Capital: Competitors need to be extremely well capitalized to enter this game, given the costs for inference, R&D, and experimentation to “crack” the right model architecture are expensive. Hippocratic AI raised a $67M seed round to attack this problem.
First-mover advantage: given how conservative health systems are, the most difficult part of selling to hospitals is actually getting your foot in the door. But once you’re in, and a health system adopts and trusts Hippocratic AI, it will be extraordinarily difficult for a competitor to unseat them.

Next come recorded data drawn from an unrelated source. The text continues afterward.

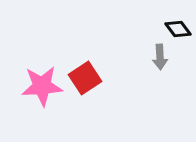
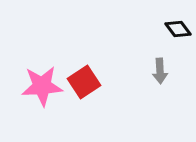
gray arrow: moved 14 px down
red square: moved 1 px left, 4 px down
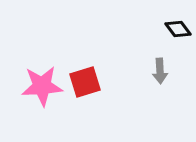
red square: moved 1 px right; rotated 16 degrees clockwise
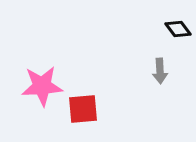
red square: moved 2 px left, 27 px down; rotated 12 degrees clockwise
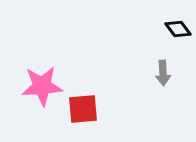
gray arrow: moved 3 px right, 2 px down
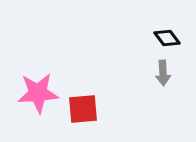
black diamond: moved 11 px left, 9 px down
pink star: moved 4 px left, 7 px down
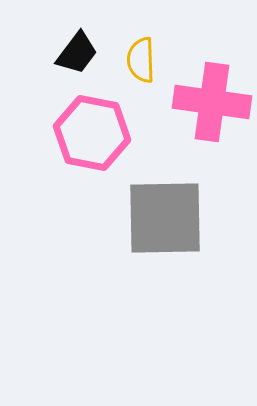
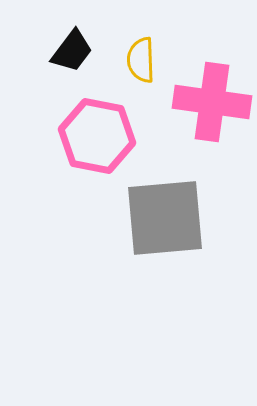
black trapezoid: moved 5 px left, 2 px up
pink hexagon: moved 5 px right, 3 px down
gray square: rotated 4 degrees counterclockwise
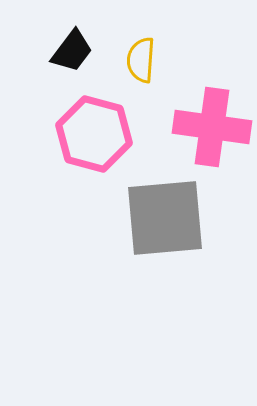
yellow semicircle: rotated 6 degrees clockwise
pink cross: moved 25 px down
pink hexagon: moved 3 px left, 2 px up; rotated 4 degrees clockwise
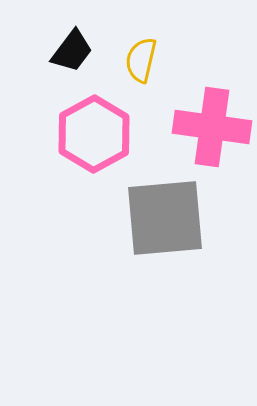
yellow semicircle: rotated 9 degrees clockwise
pink hexagon: rotated 16 degrees clockwise
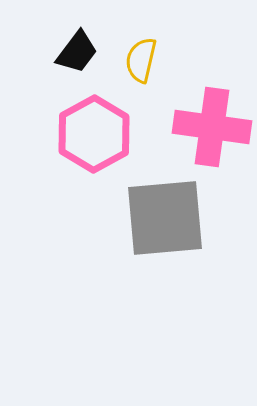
black trapezoid: moved 5 px right, 1 px down
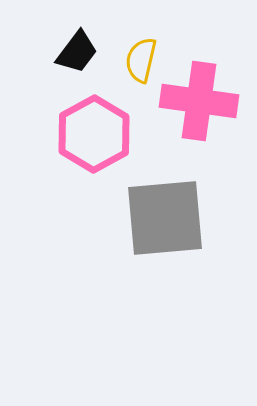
pink cross: moved 13 px left, 26 px up
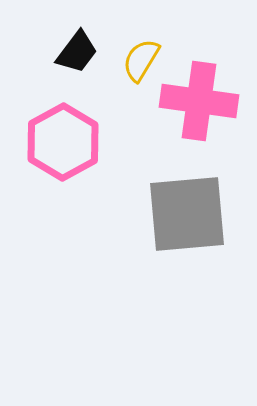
yellow semicircle: rotated 18 degrees clockwise
pink hexagon: moved 31 px left, 8 px down
gray square: moved 22 px right, 4 px up
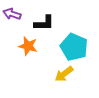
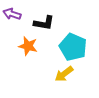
black L-shape: rotated 10 degrees clockwise
cyan pentagon: moved 1 px left
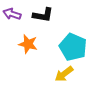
black L-shape: moved 1 px left, 8 px up
orange star: moved 2 px up
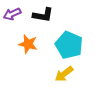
purple arrow: rotated 42 degrees counterclockwise
cyan pentagon: moved 4 px left, 2 px up
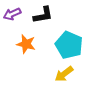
black L-shape: rotated 20 degrees counterclockwise
orange star: moved 2 px left
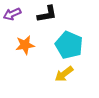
black L-shape: moved 4 px right, 1 px up
orange star: moved 1 px left, 1 px down; rotated 24 degrees counterclockwise
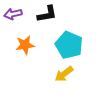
purple arrow: moved 1 px right; rotated 12 degrees clockwise
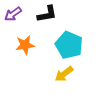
purple arrow: rotated 24 degrees counterclockwise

High switching costs will make this a winner takes most market, similar to what happened with Epic in EHR.
Conclusion
Hippocratic AI’s mission is to help hospitals overstaff their nurse capacity, reducing nurse burnout & improving patient satisfaction, by using AI in an ethical and safe manner. The team is hyper-focused on building the right guardrails to ensure their software is delivered as safely as possible in a clinical setting. We’re early days in understanding the impact of AI in healthcare. Generative AI will supercharge nurses & hospitals to tackle far more problems than they were able to in decades prior. Taking a step back, the types of problems Hippocratic AI is solving extends far beyond nursing alone. Imagine introducing co-pilots for specific types of physician workflows/procedures to reduce burnout for specialist physicians or physician assistants. Nursing is just the beginning — as these underlying models continue to improve with time, we think the sky is the limit. As such, we’re extremely excited about the broader opportunity ahead for Hippocratic AI!